# lucanus jig.(Snapper beware!!!)



## angryseal (Jul 27, 2009)

just brought Mitch a lucanus jig :Awesome lookn creature ,have yet to sea test but hav seen vidio of it in action,Mitch(mtfisho) will probably be trying it out this weekend.we will post a pic of it tonight ,not cheap at$20 a pop. if any one has used one would love to hear from you and any tips as how to use .a soft tip rod is recommended .there is a how to Lucanusjig video at www.Lucanusjig.com. Mr Worstling also did an episode on them.any fathers to be check out the warning on the pac! Happyfishing,Angryseal


----------



## tryto2fish (Nov 14, 2008)

i got mine 60gm lucanus jigs for only $15 each maybe less this weekend if you head into cranbourne tackle store as theyre having a 20% off everything in store for their 20th anniversary.


----------



## angryseal (Jul 27, 2009)

tryto2fish said:


> i got mine 60gm lucanus jigs for only $15 each maybe less this weekend if you head into cranbourne tackle store as theyre having a 20% off everything in store for their 20th anniversary.


thanks bro,will checkout this weekend


----------



## TheFishinMusician (Feb 5, 2007)

.


----------



## tryto2fish (Nov 14, 2008)

daiwa bayrubber looks good as well!!!


----------



## yakattack (Jan 12, 2008)

I also have a few but has anyone actually caught anything with them yet ?

Cheers Micka


----------



## Hantu (Aug 24, 2009)

I must say they sure look good and will probably catch me as well.

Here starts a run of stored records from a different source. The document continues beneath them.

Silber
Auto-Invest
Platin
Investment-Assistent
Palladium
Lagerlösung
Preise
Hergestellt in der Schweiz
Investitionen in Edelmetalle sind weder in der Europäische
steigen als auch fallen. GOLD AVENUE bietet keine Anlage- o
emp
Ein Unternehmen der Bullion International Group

I am keen to try some of these above mentioned jigs / lures out as well in ppb thx for the heads up in cranbourne will try to make a trip over there this weekend too.


----------



## water_baby (Oct 26, 2005)

yakattack said:


> I also have a few but has anyone actually caught anything with them yet ?
> 
> Cheers Micka


yeah, have caught snapper to 6/7 kg on them from boats. havent tried it from the yak yet, our better snapper spots are unfortunately inhabited by other less desirable species that making yakking less fun :?

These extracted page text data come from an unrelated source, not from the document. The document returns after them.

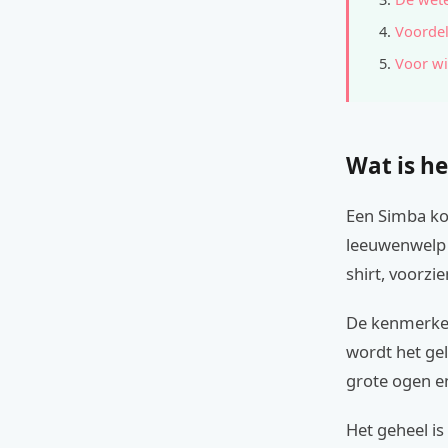
Voordel
Voor wi
Wat is he
Een Simba ko
leeuwenwelp 
shirt, voorzi
De kenmerken
wordt het gel
grote ogen e
Het geheel is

the various types of these jigs come as low in weight as 1/4 oz, so there is certainly one for most circumstances. i have also found that the plastic squid teasers work well with a small bean sinker shoved into the head and hoos dangling. at about $2 each, they are a little more attractive price-wise.


----------



## onemorecast (Apr 17, 2006)

Leatherjackets love the danglely rubber bits :evil:


----------



## Biggera Yakker (Jan 25, 2007)

The lucanus will catch more fish than the gillies lure and they really work great!


----------



## redracingski (Jan 29, 2008)

Wigg caught a big snapper on one


----------



## angryseal (Jul 27, 2009)

onemorecast said:


> Leatherjackets love the danglely rubber bits :evil:


yeh thanks for the reminder about the leather jackets,


----------



## tryto2fish (Nov 14, 2008)

angryseal said:


> onemorecast said:
> 
> 
> > Leatherjackets love the danglely rubber bits :evil:
> ...


\

no need to worry as the replacement skirts is onlr $4 each.


----------



## CatfishKeith (Apr 17, 2009)

I bought some 5 and 10 gram Duel "Salty Rubber Casts"










http://www.duel.co.jp/english/products/ ... index.html

caught some chopper tomorrow maybe something else.

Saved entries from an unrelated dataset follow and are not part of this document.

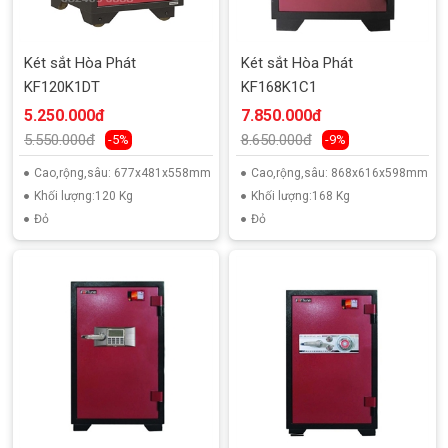
Két sắt Hòa Phát
Két sắt Hòa Phát
KF120K1DT
KF168K1C1
5.250.000đ
7.850.000đ
5.550.000đ
8.650.000đ
-5%
-9%
Cao,rộng,sâu: 677x481x558mm
Cao,rộng,sâu: 868x616x598mm
Khối lượng:120 Kg
Khối lượng:168 Kg
Đỏ
Đỏ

Also got some River to Sea 20g Octo Snipers










Will try those tomorrow at Botany Bay and the Cooks River mouth

and some 60g Lucannus
Will use those at Long Reef and Depot Beach


----------



## GregL (Jul 27, 2008)

I bought a 60gm Lucanus a while a go and have only used it once - dead sticking out the back as I was in pretty shallow water and those jigs have got 'snagged on the bottom' written all over them (although I could be wrong - would like to hear from others who've used them in less than 15m).
Anyway, I caught a squid on it - go figure :shock: 
Smeg


----------



## Hantu (Aug 24, 2009)

i went down to cranbourne on Sunday only to find out the sale was on Saturday and one of youse buggers had cleaned shop they had no more lucanos jigs left!! snagged a couple of lucanos wannabes and am keen to try them out. the guy in the shop said the blue were popular as were the orange for port philip bay...


----------



## tryto2fish (Nov 14, 2008)

Hantu said:


> i went down to cranbourne on Sunday only to find out the sale was on Saturday and one of youse buggers had cleaned shop they had no more lucanos jigs left!! snagged a couple of lucanos wannabes and am keen to try them out. the guy in the shop said the blue were popular as were the orange for port philip bay...


pretty sure that the sale was on sunday as i was there as well looking for the exact same thing.................altough there was also a newer version of lucanus but a bit pricey $30 a pop before the discount.


----------



## shiznic (May 14, 2008)

For any tight asses out there. These things would be reef magnets in my hands but not wanting to miss another latest and greatest i decided to jam one of those replacement skirts on a regular jig head and it looks um alright, hasnt done any damage yet, but seems i am not alone .


----------